Records ->
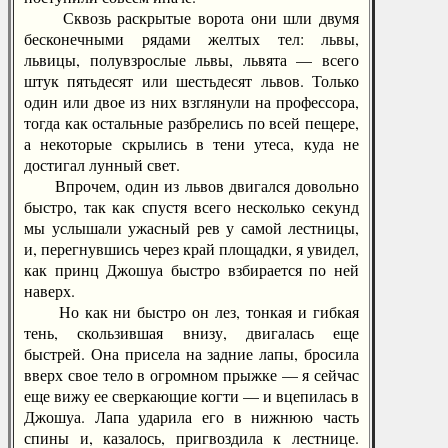
Сквозь раскрытые ворота они шли двумя
бесконечными рядами желтых тел: львы,
львицы, полувзрослые львы, львята — всего
штук пятьдесят или шестьдесят львов. Только
один или двое из них взглянули на профессора,
тогда как остальные разбрелись по всей пещере,
а некоторые скрылись в тени утеса, куда не
достигал лунный свет.
Впрочем, один из львов двигался довольно
быстро, так как спустя всего несколько секунд
мы услышали ужасный рев у самой лестницы,
и, перегнувшись через край площадки, я увидел,
как принц Джошуа быстро взбирается по ней
наверх.
Но как ни быстро он лез, тонкая и гибкая
тень, скользившая внизу, двигалась еще
быстрей. Она присела на задние лапы, бросила
вверх свое тело в огромном прыжке — я сейчас
еще вижу ее сверкающие когти — и вцепилась в
Джошуа. Лапа ударила его в нижнюю часть
спины и, казалось, пригвоздила к лестнице.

Task directions ->
Count the lines in the entries that contain the string "один", with case counting, and reply with the number alone.

Result ->
2